Stored data:

== Segment start ==

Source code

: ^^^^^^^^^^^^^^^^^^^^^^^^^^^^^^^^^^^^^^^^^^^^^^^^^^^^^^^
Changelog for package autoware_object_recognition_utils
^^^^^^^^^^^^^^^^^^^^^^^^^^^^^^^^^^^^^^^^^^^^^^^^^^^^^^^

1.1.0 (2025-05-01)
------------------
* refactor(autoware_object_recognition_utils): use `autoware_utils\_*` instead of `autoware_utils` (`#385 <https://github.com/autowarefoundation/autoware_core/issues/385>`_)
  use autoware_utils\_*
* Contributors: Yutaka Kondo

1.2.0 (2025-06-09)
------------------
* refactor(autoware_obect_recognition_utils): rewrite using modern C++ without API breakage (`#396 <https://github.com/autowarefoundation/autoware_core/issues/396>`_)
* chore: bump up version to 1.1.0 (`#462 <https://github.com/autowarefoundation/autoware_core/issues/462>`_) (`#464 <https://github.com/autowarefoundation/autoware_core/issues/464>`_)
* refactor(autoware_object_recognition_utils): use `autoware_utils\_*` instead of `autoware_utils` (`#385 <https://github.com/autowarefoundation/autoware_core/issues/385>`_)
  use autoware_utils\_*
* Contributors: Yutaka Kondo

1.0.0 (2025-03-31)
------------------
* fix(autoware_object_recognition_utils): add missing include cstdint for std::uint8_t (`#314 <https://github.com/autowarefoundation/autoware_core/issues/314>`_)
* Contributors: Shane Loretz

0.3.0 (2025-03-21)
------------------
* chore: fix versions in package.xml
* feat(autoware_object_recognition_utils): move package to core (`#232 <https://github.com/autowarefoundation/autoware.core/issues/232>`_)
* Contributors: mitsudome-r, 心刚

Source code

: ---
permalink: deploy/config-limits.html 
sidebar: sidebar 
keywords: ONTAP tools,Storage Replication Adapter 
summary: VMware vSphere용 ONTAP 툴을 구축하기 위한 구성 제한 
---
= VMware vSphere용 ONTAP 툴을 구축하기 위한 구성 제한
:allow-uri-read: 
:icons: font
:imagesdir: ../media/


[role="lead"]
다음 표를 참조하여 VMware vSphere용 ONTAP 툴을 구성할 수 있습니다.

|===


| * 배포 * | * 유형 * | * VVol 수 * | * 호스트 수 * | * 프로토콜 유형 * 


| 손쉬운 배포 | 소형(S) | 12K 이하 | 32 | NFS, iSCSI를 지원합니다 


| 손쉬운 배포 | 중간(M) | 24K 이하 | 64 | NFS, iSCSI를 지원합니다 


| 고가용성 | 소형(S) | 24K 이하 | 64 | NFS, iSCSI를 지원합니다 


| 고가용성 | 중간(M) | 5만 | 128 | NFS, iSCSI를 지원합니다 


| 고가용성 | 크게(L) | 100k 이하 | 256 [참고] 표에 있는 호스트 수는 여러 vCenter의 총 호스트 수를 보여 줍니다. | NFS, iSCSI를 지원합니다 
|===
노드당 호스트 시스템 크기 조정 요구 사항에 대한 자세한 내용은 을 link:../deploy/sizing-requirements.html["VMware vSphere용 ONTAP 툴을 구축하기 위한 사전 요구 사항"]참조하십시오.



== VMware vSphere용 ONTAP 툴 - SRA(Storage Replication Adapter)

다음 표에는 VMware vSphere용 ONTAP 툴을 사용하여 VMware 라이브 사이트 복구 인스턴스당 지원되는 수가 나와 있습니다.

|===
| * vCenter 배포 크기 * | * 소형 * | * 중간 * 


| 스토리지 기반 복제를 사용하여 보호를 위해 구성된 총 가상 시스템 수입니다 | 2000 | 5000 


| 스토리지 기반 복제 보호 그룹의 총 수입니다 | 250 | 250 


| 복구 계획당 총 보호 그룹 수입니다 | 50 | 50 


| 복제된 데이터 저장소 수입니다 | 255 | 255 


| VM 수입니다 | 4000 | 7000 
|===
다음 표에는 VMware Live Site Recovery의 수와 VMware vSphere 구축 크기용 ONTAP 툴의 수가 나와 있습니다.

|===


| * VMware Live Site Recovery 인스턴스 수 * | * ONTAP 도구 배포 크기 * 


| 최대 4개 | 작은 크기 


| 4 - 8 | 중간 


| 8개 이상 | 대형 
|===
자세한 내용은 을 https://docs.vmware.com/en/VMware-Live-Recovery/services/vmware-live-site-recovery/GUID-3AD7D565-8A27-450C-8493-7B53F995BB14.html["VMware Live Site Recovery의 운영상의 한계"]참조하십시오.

== Segment end ==

Restating every entry above word for word is the whole task.

» **Written solution**
Source code

: ^^^^^^^^^^^^^^^^^^^^^^^^^^^^^^^^^^^^^^^^^^^^^^^^^^^^^^^
Changelog for package autoware_object_recognition_utils
^^^^^^^^^^^^^^^^^^^^^^^^^^^^^^^^^^^^^^^^^^^^^^^^^^^^^^^

1.1.0 (2025-05-01)
------------------
* refactor(autoware_object_recognition_utils): use `autoware_utils\_*` instead of `autoware_utils` (`#385 <https://github.com/autowarefoundation/autoware_core/issues/385>`_)
  use autoware_utils\_*
* Contributors: Yutaka Kondo

1.2.0 (2025-06-09)
------------------
* refactor(autoware_obect_recognition_utils): rewrite using modern C++ without API breakage (`#396 <https://github.com/autowarefoundation/autoware_core/issues/396>`_)
* chore: bump up version to 1.1.0 (`#462 <https://github.com/autowarefoundation/autoware_core/issues/462>`_) (`#464 <https://github.com/autowarefoundation/autoware_core/issues/464>`_)
* refactor(autoware_object_recognition_utils): use `autoware_utils\_*` instead of `autoware_utils` (`#385 <https://github.com/autowarefoundation/autoware_core/issues/385>`_)
  use autoware_utils\_*
* Contributors: Yutaka Kondo

1.0.0 (2025-03-31)
------------------
* fix(autoware_object_recognition_utils): add missing include cstdint for std::uint8_t (`#314 <https://github.com/autowarefoundation/autoware_core/issues/314>`_)
* Contributors: Shane Loretz

0.3.0 (2025-03-21)
------------------
* chore: fix versions in package.xml
* feat(autoware_object_recognition_utils): move package to core (`#232 <https://github.com/autowarefoundation/autoware.core/issues/232>`_)
* Contributors: mitsudome-r, 心刚

Source code

: ---
permalink: deploy/config-limits.html 
sidebar: sidebar 
keywords: ONTAP tools,Storage Replication Adapter 
summary: VMware vSphere용 ONTAP 툴을 구축하기 위한 구성 제한 
---
= VMware vSphere용 ONTAP 툴을 구축하기 위한 구성 제한
:allow-uri-read: 
:icons: font
:imagesdir: ../media/


[role="lead"]
다음 표를 참조하여 VMware vSphere용 ONTAP 툴을 구성할 수 있습니다.

|===


| * 배포 * | * 유형 * | * VVol 수 * | * 호스트 수 * | * 프로토콜 유형 * 


| 손쉬운 배포 | 소형(S) | 12K 이하 | 32 | NFS, iSCSI를 지원합니다 


| 손쉬운 배포 | 중간(M) | 24K 이하 | 64 | NFS, iSCSI를 지원합니다 


| 고가용성 | 소형(S) | 24K 이하 | 64 | NFS, iSCSI를 지원합니다 


| 고가용성 | 중간(M) | 5만 | 128 | NFS, iSCSI를 지원합니다 


| 고가용성 | 크게(L) | 100k 이하 | 256 [참고] 표에 있는 호스트 수는 여러 vCenter의 총 호스트 수를 보여 줍니다. | NFS, iSCSI를 지원합니다 
|===
노드당 호스트 시스템 크기 조정 요구 사항에 대한 자세한 내용은 을 link:../deploy/sizing-requirements.html["VMware vSphere용 ONTAP 툴을 구축하기 위한 사전 요구 사항"]참조하십시오.



== VMware vSphere용 ONTAP 툴 - SRA(Storage Replication Adapter)

다음 표에는 VMware vSphere용 ONTAP 툴을 사용하여 VMware 라이브 사이트 복구 인스턴스당 지원되는 수가 나와 있습니다.

|===
| * vCenter 배포 크기 * | * 소형 * | * 중간 * 


| 스토리지 기반 복제를 사용하여 보호를 위해 구성된 총 가상 시스템 수입니다 | 2000 | 5000 


| 스토리지 기반 복제 보호 그룹의 총 수입니다 | 250 | 250 


| 복구 계획당 총 보호 그룹 수입니다 | 50 | 50 


| 복제된 데이터 저장소 수입니다 | 255 | 255 


| VM 수입니다 | 4000 | 7000 
|===
다음 표에는 VMware Live Site Recovery의 수와 VMware vSphere 구축 크기용 ONTAP 툴의 수가 나와 있습니다.

|===


| * VMware Live Site Recovery 인스턴스 수 * | * ONTAP 도구 배포 크기 * 


| 최대 4개 | 작은 크기 


| 4 - 8 | 중간 


| 8개 이상 | 대형 
|===
자세한 내용은 을 https://docs.vmware.com/en/VMware-Live-Recovery/services/vmware-live-site-recovery/GUID-3AD7D565-8A27-450C-8493-7B53F995BB14.html["VMware Live Site Recovery의 운영상의 한계"]참조하십시오.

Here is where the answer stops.